Freiburg Üniversitesi Klinik Psikoloji ve Psikoterapi Profesörü Simone Munsch, "İlk başta şüpheciydim," diyor. "Olayın sosyal medyada bir abartı olduğunu biliyordum." Ancak şimdi konuyla ilgili kesin incelemeler var. Bunlar, bunun tanımlanabilir bir bozukluk olduğunu gösteriyor. Kökeni normal davranışta yatıyor: hayal kurma. Munsch, "Ve tüm normal psikolojik olguların belirli koşullar altında zihinsel bir bozukluğa dönüşebileceğini biliyoruz," diyor.
Araştırmacılar, etkilenenlere neyin yardımcı olduğunu henüz tam olarak bilmiyorlar. Birçoğu kendi stratejilerini geliştiriyor. Jayne Bigelsen sonunda kendine katı kurallar koydu: Çalışmaları için her zaman 20 sayfa hukuk metni oku, sonra on dakika hayal kur; arkadaşlarıyla buluşurken dikkat dağıtıcı hiçbir şey yok. Hatta pembe dizinin sonunu zihninde prova ederek iç ekranının kararmasına izin verdi. Ama bu pek işe yaramadı; özlem güçlü kaldı.

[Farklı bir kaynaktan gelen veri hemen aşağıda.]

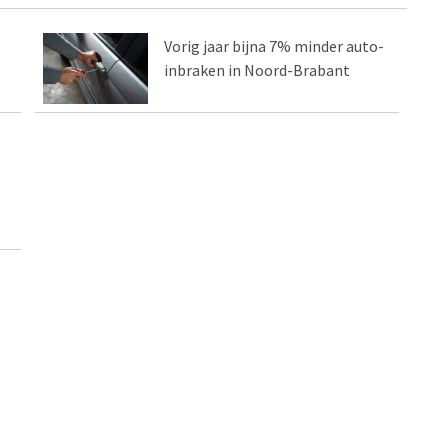
Vorig jaar bijna 7% minder auto-
inbraken in Noord-Brabant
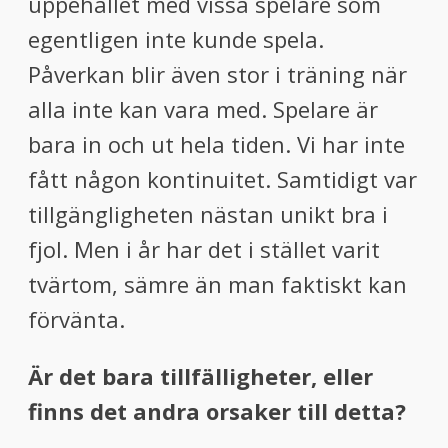
uppehållet med vissa spelare som
egentligen inte kunde spela.
Påverkan blir även stor i träning när
alla inte kan vara med. Spelare är
bara in och ut hela tiden. Vi har inte
fått någon kontinuitet. Samtidigt var
tillgängligheten nästan unikt bra i
fjol. Men i år har det i stället varit
tvärtom, sämre än man faktiskt kan
förvänta.
Är det bara tillfälligheter, eller
finns det andra orsaker till detta?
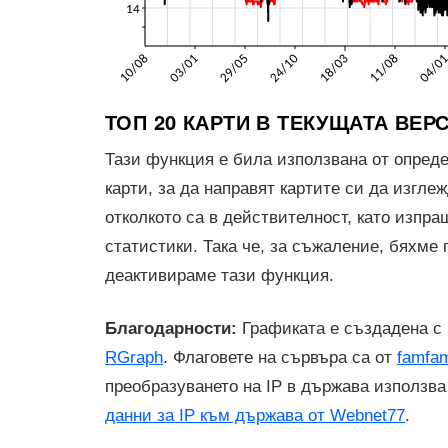
ТОП 20 КАРТИ В ТЕКУЩАТА ВЕР
Тази функция е била използвана от опреде
карти, за да направят картите си да изгле
отколкото са в действителност, като изп
статистики. Така че, за съжаление, бяхме
деактивираме тази функция.
Благодарности:
Графиката е създадена с
RGraph
. Флаговете на сървъра са от
famfa
преобразуването на IP в държава използв
данни за IP към държава от Webnet77
.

Her perşembe e-posta kutunuza gelen "Well-being & Being" bültenimizle beslenme, sağlık ve psikoloji konularındaki bilginizi derinleştirin.
Profesyonel terapilerin gelişimi henüz erken aşamalarda. Daniela Jopp, "İnsanlar şimdi ve burada kalmakta zorlanıyor, bu yüzden insanları farkındalık konusunda eğitmek için ilk girişimler var," diyor. Bu, örneğin bilişsel davranışçı terapiyle birlikte uygulanıyor.
Bu terapi türünde, etkilenen kişiler mevcut düşünce ve davranış kalıplarını değiştirmeyi öğrenirler. Amaç: daha iyi hissetmek. Jayne Bigelsen, sadece psikoterapiyle rüyalarını kontrol etmeyi başaran ve ilaç tedavisinin en etkili tedavi olduğu kişileri tanıyor.
54 yaşındaki kadına sonunda, takıntılı düşüncelere sahip kişilere verilen türden bir antidepresan reçete edildi. Bu ona iyi geldi. Hayallerin zihnini işgal etmeyi bıraktığı anı hâlâ canlı bir şekilde hatırlıyor.
"Arkadaşlarımla parkta oturuyorduk, sohbet ediyor ve gülüyorduk. Dikkatim dağılmadan, arkadaşlarımla tamamen birlikte olduğumu fark ettim. Hayatımda ilk kez böyle bir durumun tadını gerçekten çıkarabildim."